Employees Terminated for Cause for Facebook Postings
A recent decision of the British Columbia Labour Relations Board ("BCLRB") upheld the terminations, for just cause, of two employees for their posting on Facebook of disrespectful, damaging and inappropriate comments about their co-workers and employer. It is believed to be the first clear Facebook firing case in Canada: Lougheed Imports Ltd. operating as West Coast Mazda doing business as West Coast Detail & Accessory Centre - and- United Food and Commercial Workers International Union, Local 1518.
The events that gave rise to the eventual termination of the employees arose just after the union had obtained certification. In fact, the very same day the employer learned of the successful certification it also learned that one of its employees ("J.T.") had posted a comment on Facebook that the employer considered to be threatening in nature. This prompted the employer to keep tabs on J.T.'s Facebook postings which became increasingly disrespectful, damaging and derogatory. The employer also followed the postings of another employee ("A.P.") which were also extremely derogatory about the employer and his supervisors. J.T. had been a key insider organizer of the union's campaign and A.P. was known to the employer to have been a supporter of the union's organizing efforts. J.T. had close to 100 Facebook friends and A.P. had 377 Facebook friends. Many of these friends were present and former employees of the employer.

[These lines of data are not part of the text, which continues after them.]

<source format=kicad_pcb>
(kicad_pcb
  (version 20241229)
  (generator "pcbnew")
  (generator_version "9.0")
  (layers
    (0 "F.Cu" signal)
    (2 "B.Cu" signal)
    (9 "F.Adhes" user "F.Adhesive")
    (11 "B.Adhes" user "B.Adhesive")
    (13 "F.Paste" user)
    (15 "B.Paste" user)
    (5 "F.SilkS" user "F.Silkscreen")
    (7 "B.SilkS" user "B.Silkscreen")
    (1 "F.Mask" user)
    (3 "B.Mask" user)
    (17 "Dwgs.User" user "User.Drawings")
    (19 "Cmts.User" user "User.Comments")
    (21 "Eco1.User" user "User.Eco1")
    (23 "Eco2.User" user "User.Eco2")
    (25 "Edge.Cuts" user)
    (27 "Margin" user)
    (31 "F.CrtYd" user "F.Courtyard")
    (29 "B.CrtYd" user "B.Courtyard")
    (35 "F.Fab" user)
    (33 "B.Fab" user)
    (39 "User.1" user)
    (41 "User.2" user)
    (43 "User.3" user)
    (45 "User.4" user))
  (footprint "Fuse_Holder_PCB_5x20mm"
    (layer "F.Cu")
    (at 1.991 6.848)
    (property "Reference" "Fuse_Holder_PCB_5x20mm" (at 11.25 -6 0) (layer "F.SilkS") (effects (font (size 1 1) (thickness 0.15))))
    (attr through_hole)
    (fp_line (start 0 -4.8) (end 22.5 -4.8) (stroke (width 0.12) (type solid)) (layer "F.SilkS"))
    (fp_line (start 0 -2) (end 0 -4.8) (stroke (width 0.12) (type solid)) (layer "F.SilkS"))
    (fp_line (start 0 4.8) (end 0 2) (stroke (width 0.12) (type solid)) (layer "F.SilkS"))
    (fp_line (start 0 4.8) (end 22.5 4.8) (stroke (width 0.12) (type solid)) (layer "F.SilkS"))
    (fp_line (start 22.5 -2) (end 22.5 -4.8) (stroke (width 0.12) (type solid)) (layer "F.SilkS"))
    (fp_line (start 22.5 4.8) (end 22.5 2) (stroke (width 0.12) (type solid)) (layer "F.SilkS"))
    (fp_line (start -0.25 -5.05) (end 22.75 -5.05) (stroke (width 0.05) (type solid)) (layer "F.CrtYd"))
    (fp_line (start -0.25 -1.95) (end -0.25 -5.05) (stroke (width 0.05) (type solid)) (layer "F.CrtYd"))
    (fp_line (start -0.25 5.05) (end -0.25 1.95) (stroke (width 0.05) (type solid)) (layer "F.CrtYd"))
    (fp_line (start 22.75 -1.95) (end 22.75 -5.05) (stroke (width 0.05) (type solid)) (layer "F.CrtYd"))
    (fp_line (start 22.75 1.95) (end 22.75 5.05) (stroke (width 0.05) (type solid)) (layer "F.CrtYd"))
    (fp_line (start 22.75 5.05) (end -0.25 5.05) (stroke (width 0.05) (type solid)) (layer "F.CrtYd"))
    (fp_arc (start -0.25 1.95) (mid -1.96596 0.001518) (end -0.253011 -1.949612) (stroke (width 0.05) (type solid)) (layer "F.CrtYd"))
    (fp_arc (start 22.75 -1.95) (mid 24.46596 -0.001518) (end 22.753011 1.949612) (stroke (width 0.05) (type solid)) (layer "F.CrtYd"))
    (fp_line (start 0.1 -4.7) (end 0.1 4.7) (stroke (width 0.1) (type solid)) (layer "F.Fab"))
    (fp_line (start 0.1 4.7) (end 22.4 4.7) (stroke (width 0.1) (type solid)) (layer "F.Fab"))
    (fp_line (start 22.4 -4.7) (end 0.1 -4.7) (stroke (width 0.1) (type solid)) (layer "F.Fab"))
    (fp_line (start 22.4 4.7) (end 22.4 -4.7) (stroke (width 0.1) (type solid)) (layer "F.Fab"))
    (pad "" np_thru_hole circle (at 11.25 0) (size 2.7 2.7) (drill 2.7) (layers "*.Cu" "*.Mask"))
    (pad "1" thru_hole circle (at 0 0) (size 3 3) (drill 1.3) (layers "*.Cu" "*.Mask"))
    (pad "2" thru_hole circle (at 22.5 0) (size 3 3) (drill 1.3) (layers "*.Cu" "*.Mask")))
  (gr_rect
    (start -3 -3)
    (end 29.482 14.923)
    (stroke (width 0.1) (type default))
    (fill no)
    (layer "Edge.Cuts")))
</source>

The employer conducted an investigation with separate investigatory meetings for J.T. and A.P. In these meetings, the employees were represented by the union and provided with copies of the Facebook postings. At the outset of these meetings, the employer emphasized the importance of them being honest. In response to the employer's questions about the postings, both employees denied making them and stated that either they had left Facebook logged on at work so that anyone could have written the comments or their account had been hacked. The employer concluded its investigation and terminated them for cause on the basis that the comments were inappropriate and insubordinate and created a hostile work environment. The employer also noted that: the comments were of the nature that they were likely to damage the reputation and business interests of the employer; and that the employees had been dishonest in the course of the investigation.

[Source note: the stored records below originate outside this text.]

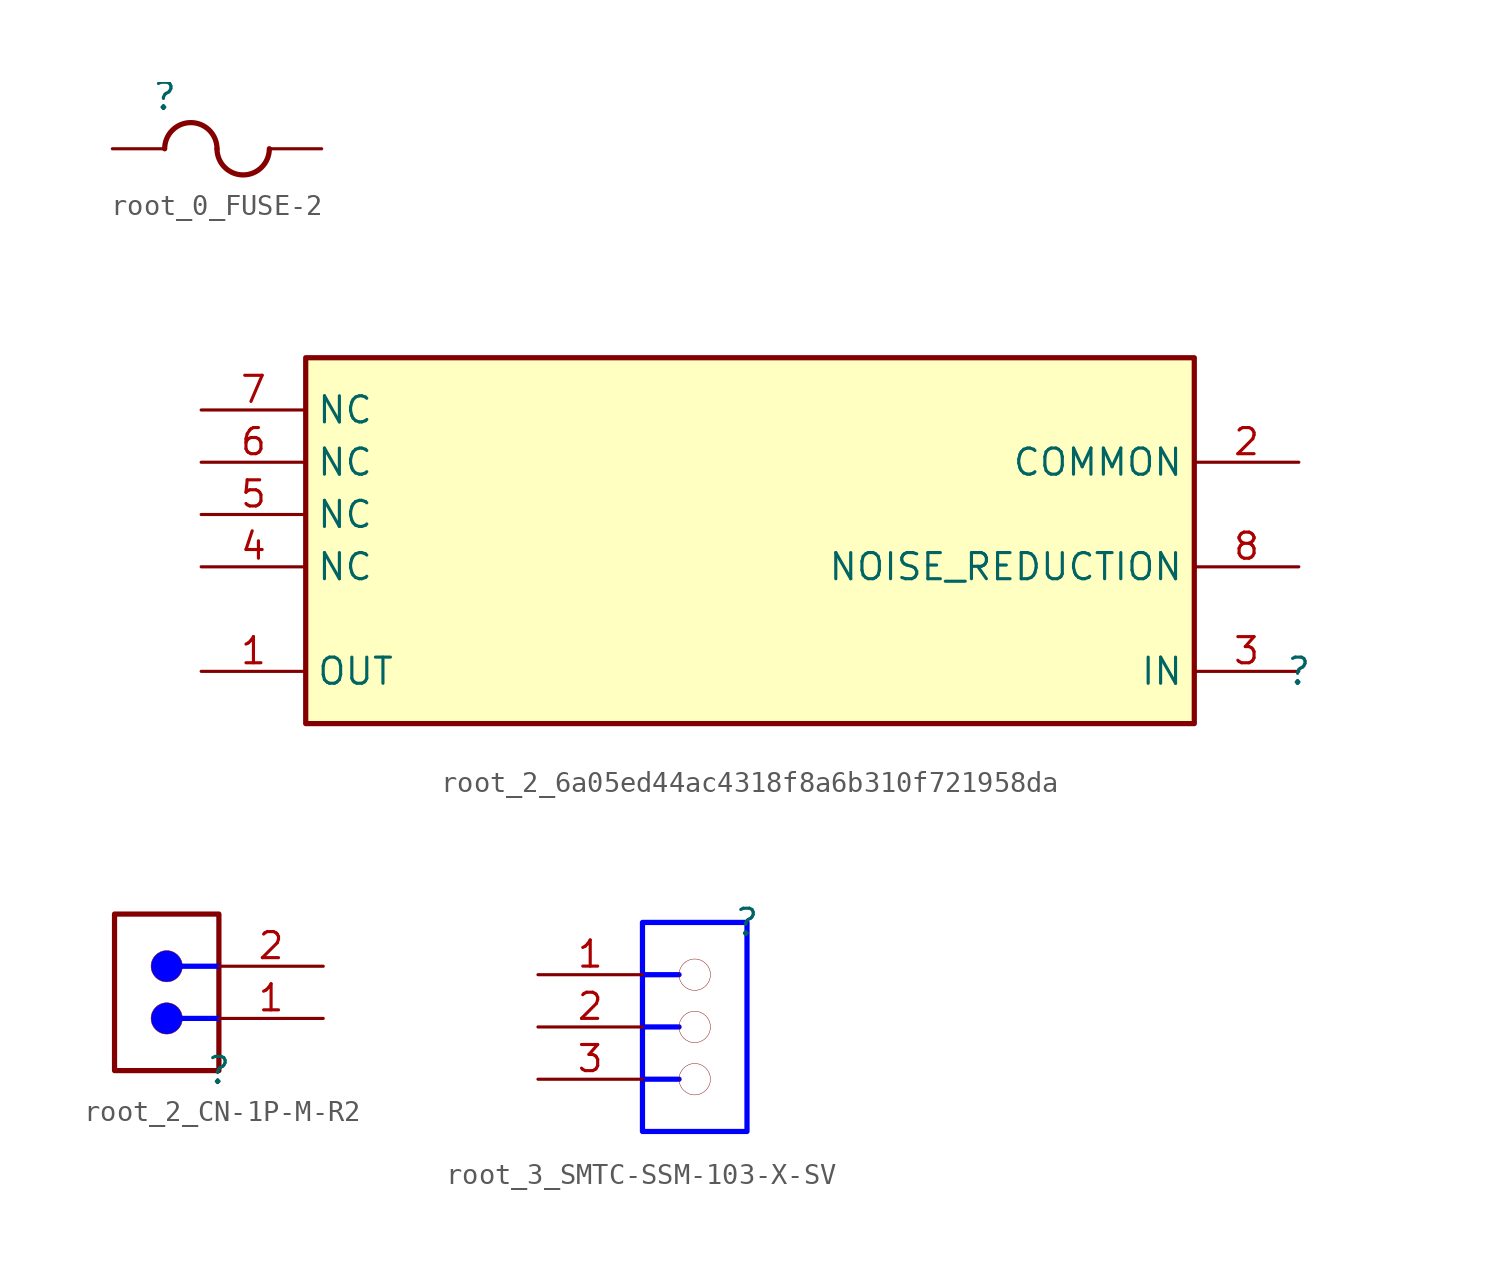
<source format=kicad_sym>
(kicad_symbol_lib
  (version 20220914)
  (generator kicad_symbol_editor)
  (symbol "root_0_FUSE-2"
    (property "Reference" ""
      (at 0 0 0)
      (effects (font (size 1.27 1.27))))
    (property "Value" ""
      (at 0 0 0)
      (effects (font (size 1.27 1.27))))
    (symbol "root_0_FUSE-2_1_0"
      (arc (start 2.54 -2.54) (mid 1.27 -1.2755) (end 0 -2.54) (stroke (width 0.254) (type solid)) (fill (type none)))
      (arc (start 2.54 -2.54) (mid 3.81 -3.8045) (end 5.08 -2.54) (stroke (width 0.254) (type solid)) (fill (type none)))
      (pin passive line (at -2.54 -2.54 0) (length 2.54) (name "1" (effects (font (size 0 0)))) (number "1" (effects (font (size 0 0)))))
      (pin passive line (at 7.62 -2.54 180) (length 2.54) (name "2" (effects (font (size 0 0)))) (number "2" (effects (font (size 0 0)))))))
  (symbol "root_2_6a05ed44ac4318f8a6b310f721958da"
    (property "Reference" ""
      (at 0 0 0)
      (effects (font (size 1.27 1.27))))
    (property "Value" ""
      (at 0 0 0)
      (effects (font (size 1.27 1.27))))
    (symbol "root_2_6a05ed44ac4318f8a6b310f721958da_1_0"
      (rectangle (start -5.08 15.24) (end -48.26 -2.54) (stroke (width 0.254) (type solid)) (fill (type background)))
      (pin output line (at -53.34 0 0) (length 5.08) (name "OUT" (effects (font (size 1.27 1.27)))) (number "1" (effects (font (size 1.27 1.27)))))
      (pin input line (at 0 10.16 180) (length 5.08) (name "COMMON" (effects (font (size 1.27 1.27)))) (number "2" (effects (font (size 1.27 1.27)))))
      (pin input line (at 0 0 180) (length 5.08) (name "IN" (effects (font (size 1.27 1.27)))) (number "3" (effects (font (size 1.27 1.27)))))
      (pin passive line (at -53.34 5.08 0) (length 5.08) (name "NC" (effects (font (size 1.27 1.27)))) (number "4" (effects (font (size 1.27 1.27)))))
      (pin passive line (at -53.34 7.62 0) (length 5.08) (name "NC" (effects (font (size 1.27 1.27)))) (number "5" (effects (font (size 1.27 1.27)))))
      (pin passive line (at -53.34 10.16 0) (length 5.08) (name "NC" (effects (font (size 1.27 1.27)))) (number "6" (effects (font (size 1.27 1.27)))))
      (pin passive line (at -53.34 12.7 0) (length 5.08) (name "NC" (effects (font (size 1.27 1.27)))) (number "7" (effects (font (size 1.27 1.27)))))
      (pin passive line (at 0 5.08 180) (length 5.08) (name "NOISE_REDUCTION" (effects (font (size 1.27 1.27)))) (number "8" (effects (font (size 1.27 1.27)))))))
  (symbol "root_2_CN-1P-M-R2"
    (property "Reference" ""
      (at 0 0 0)
      (effects (font (size 1.27 1.27))))
    (property "Value" ""
      (at 0 0 0)
      (effects (font (size 1.27 1.27))))
    (symbol "root_2_CN-1P-M-R2_1_0"
      (circle (center -2.54 2.54) (radius 0.762) (stroke (width 0.0001) (type solid)) (fill (type color) (color 0 0 255 1)))
      (circle (center -2.54 5.08) (radius 0.762) (stroke (width 0.0001) (type solid)) (fill (type color) (color 0 0 255 1)))
      (polyline (pts (xy 0 2.54) (xy -1.778 2.54)) (stroke (width 0.254) (type solid) (color 0 0 255 1)) (fill (type none)))
      (polyline (pts (xy 0 5.08) (xy -1.778 5.08)) (stroke (width 0.254) (type solid) (color 0 0 255 1)) (fill (type none)))
      (rectangle (start 0 7.62) (end -5.08 0) (stroke (width 0.254) (type solid)) (fill (type none)))
      (pin passive line (at 5.08 2.54 180) (length 5.08) (name "1" (effects (font (size 0 0)))) (number "1" (effects (font (size 1.27 1.27)))))
      (pin passive line (at 5.08 5.08 180) (length 5.08) (name "2" (effects (font (size 0 0)))) (number "2" (effects (font (size 1.27 1.27)))))))
  (symbol "root_3_SMTC-SSM-103-X-SV"
    (property "Reference" ""
      (at 0 0 0)
      (effects (font (size 1.27 1.27))))
    (property "Value" ""
      (at 0 0 0)
      (effects (font (size 1.27 1.27))))
    (symbol "root_3_SMTC-SSM-103-X-SV_1_0"
      (circle (center -2.54 -7.62) (radius 0.762) (stroke (width 0.0001) (type solid)) (fill (type none)))
      (circle (center -2.54 -5.08) (radius 0.762) (stroke (width 0.0001) (type solid)) (fill (type none)))
      (circle (center -2.54 -2.54) (radius 0.762) (stroke (width 0.0001) (type solid)) (fill (type none)))
      (polyline (pts (xy -5.08 -7.62) (xy -3.302 -7.62)) (stroke (width 0.254) (type solid) (color 0 0 255 1)) (fill (type none)))
      (polyline (pts (xy -5.08 -5.08) (xy -3.302 -5.08)) (stroke (width 0.254) (type solid) (color 0 0 255 1)) (fill (type none)))
      (polyline (pts (xy -5.08 -2.54) (xy -3.302 -2.54)) (stroke (width 0.254) (type solid) (color 0 0 255 1)) (fill (type none)))
      (polyline (pts (xy 0 -10.16) (xy 0 0) (xy -5.08 0) (xy -5.08 -10.16) (xy 0 -10.16)) (stroke (width 0.254) (type solid) (color 0 0 255 1)) (fill (type none)))
      (pin passive line (at -10.16 -2.54 0) (length 5.08) (name "1" (effects (font (size 0 0)))) (number "1" (effects (font (size 1.27 1.27)))))
      (pin passive line (at -10.16 -5.08 0) (length 5.08) (name "2" (effects (font (size 0 0)))) (number "2" (effects (font (size 1.27 1.27)))))
      (pin passive line (at -10.16 -7.62 0) (length 5.08) (name "3" (effects (font (size 0 0)))) (number "3" (effects (font (size 1.27 1.27))))))))
</source>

The union filed a complaint with the BCLRB that the employer did not have proper cause to terminate their employment and that even if it did, the terminations were motivated at least in part by anti-union animus and therefore the employer had committed an unfair labour practice. The BCLRB disagreed, finding that:
- the employees' comments on Facebook were "very offensive, insulting and disrespectful" about supervisors or managers and that because the comments were made to other employees and former employees of the employer that were friends of J.T. and A.P. on Facebook, the comments were akin to comments made on the shop floor and therefore amounted to subordination and had been "used as a verbal weapon to degrade a Supervisor in front of others";
- the employees could not have a serious expectation of privacy when publishing comments on Facebook (even if the comments were made off-site during non-work hours);
- it did not matter that the employer did not have a policy or workplace rule prohibiting inappropriate postings on Facebook;
- the terminations were not motivated by anti-union animus. The fact that: the employer had not previously encountered such conduct; had conducted a proper investigation; and the postings amounted to serious insubordination outweighed the fact that the employees had no previous disciplinary record and were known by the employer to have been key supporters of the union; and
- the postings were egregious and compounded by the employee’s dishonesty in the course of the investigation such that termination was a proportional response.
This decision serves as a warning to employees that there should be no reasonable expectation of privacy in relation to social media postings that are work-related and that imprudent postings could adversely affect their employment.